■ What to work on
Stop after the line that contains "620,594,556 | 0.04 |"; until then, restate each line of the entries word for word from the very first.
Segment Start: Given entries
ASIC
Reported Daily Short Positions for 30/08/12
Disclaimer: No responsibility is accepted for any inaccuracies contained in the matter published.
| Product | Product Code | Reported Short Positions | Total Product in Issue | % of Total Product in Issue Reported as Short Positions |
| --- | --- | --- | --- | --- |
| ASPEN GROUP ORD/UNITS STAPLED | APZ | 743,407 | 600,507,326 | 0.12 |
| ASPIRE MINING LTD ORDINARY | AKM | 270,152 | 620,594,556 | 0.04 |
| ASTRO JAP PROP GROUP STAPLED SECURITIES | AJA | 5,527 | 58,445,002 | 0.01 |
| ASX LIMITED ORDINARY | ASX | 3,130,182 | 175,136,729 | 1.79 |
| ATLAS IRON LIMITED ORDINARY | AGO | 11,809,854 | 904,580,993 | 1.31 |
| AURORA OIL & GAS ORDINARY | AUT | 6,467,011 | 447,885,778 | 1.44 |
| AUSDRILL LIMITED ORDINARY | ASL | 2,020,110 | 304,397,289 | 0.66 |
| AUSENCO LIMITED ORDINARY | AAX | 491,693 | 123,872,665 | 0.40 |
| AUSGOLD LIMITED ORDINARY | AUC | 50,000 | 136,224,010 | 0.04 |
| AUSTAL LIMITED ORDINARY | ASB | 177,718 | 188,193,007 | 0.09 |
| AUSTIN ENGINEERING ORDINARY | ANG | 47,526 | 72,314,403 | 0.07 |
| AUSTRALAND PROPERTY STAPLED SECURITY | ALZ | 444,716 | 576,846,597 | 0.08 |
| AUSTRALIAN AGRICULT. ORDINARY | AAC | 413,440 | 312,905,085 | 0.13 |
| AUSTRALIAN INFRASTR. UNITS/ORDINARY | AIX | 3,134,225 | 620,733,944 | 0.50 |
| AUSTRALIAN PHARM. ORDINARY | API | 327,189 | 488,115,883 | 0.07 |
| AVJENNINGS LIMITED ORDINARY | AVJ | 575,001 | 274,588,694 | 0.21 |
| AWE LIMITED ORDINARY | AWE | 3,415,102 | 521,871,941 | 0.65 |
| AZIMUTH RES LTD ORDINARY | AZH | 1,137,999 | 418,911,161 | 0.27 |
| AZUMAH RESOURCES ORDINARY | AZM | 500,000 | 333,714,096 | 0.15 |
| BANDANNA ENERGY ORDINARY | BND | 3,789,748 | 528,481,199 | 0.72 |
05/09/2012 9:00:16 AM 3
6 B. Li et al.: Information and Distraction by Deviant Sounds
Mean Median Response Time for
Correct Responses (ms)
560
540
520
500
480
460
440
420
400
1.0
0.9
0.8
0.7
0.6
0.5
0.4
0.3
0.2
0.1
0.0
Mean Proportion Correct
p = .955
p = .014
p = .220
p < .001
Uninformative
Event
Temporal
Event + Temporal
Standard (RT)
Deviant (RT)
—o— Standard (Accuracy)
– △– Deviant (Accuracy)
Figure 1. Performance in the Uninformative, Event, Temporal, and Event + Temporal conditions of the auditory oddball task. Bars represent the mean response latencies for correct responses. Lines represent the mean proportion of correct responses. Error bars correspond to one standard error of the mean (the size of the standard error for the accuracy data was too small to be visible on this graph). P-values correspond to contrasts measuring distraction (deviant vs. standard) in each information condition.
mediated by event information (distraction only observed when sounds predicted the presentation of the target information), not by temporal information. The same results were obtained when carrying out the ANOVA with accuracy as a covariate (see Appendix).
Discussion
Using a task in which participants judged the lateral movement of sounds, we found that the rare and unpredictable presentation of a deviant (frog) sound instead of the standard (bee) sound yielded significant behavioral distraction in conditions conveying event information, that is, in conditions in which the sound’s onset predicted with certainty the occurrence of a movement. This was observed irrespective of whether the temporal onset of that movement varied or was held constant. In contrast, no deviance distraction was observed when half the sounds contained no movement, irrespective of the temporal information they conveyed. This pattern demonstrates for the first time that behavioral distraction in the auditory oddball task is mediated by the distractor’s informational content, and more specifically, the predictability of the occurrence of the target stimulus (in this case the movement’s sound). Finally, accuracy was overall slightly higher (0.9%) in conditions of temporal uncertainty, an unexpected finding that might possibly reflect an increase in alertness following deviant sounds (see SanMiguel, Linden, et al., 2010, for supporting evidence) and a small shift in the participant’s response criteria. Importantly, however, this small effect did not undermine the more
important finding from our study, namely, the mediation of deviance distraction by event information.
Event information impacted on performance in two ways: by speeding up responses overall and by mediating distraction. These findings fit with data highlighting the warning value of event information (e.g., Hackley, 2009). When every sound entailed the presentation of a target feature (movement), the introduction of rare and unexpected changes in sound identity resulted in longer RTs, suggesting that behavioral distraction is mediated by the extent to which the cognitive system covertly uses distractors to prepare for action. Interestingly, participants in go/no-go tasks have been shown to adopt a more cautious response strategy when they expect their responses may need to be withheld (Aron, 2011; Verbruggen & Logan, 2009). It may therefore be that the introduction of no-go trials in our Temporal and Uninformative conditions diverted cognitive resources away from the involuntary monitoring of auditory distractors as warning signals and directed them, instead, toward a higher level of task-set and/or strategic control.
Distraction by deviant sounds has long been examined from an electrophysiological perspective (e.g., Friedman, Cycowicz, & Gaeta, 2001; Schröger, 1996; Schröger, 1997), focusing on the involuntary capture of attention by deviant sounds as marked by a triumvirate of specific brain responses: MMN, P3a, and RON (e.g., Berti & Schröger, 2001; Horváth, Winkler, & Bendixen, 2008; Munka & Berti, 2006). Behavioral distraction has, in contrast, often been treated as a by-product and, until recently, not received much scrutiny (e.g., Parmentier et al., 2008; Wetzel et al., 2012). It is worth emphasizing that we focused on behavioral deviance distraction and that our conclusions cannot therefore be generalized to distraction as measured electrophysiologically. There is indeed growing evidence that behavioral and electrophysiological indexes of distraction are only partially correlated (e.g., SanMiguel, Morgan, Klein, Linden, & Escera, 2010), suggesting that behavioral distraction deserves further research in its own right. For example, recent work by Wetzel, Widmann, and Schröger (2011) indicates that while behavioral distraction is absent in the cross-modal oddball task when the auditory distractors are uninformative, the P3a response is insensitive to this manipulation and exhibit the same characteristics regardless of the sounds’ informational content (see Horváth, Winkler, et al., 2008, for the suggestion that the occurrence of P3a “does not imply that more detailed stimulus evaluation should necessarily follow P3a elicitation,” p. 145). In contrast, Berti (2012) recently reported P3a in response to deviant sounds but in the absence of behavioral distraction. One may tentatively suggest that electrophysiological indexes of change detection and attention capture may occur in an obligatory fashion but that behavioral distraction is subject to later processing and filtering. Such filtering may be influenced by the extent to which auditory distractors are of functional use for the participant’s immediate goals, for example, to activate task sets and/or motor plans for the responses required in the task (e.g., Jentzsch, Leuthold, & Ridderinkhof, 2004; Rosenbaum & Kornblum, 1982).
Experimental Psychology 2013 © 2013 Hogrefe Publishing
Segment End: Given entries
■ Problem solution
ASIC
Reported Daily Short Positions for 30/08/12
Disclaimer: No responsibility is accepted for any inaccuracies contained in the matter published.
| Product | Product Code | Reported Short Positions | Total Product in Issue | % of Total Product in Issue Reported as Short Positions |
| --- | --- | --- | --- | --- |
| ASPEN GROUP ORD/UNITS STAPLED | APZ | 743,407 | 600,507,326 | 0.12 |
| ASPIRE MINING LTD ORDINARY | AKM | 270,152 | 620,594,556 | 0.04 |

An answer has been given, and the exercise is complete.